Dirk Van de moortel wrote:
> "Ikke" <ikkepoker@hotmail.com> wrote in message
> news:1156243687.592259.294440@b28g2000cwb.googlegroups.com...
> > Hello,
> >
> > I really hope I could get an answer here, because I couldnt find it on
> > the internet and cant contact my prof atm.
> >
> > I have to calculate the curvature scalar for spherical coordinates
> > (theta, phi). So the metric tensor is:
> >
> > g_00 = 1 , g_11 = sin^2(theta), g_01 = g_10 = 0
> >
> >>From my calculations I get:
> >
> > R=-1/tan^2(theta)
>
> The Ricci scalar is -2.
> You probably made a little mistake somewhere.
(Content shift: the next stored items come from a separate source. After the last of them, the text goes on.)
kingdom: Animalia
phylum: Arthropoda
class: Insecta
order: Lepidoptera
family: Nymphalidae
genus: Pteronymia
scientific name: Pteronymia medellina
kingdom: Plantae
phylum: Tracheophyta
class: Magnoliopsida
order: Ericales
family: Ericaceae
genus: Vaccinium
Ricci Tensor is zero in free space even under the curvature of
spacetime.  Thus, you definitely made a mistake somewhere.  Ricci
scalar is ZERO for flat spacetime (in this case) with the following
metric.

**  g_00 = g_11 = 1
**  g_22 = r^2 cos^2(phi)
**  g_33 = r^2
**  Others = 0

Where

**  phi = latitude

Ricci scalar is a very poor gauge to measure the curvature of
spacetime.  Hilbert's Lagrangian that leads to Einstein Field
Equations is totally unqualified and unjustified.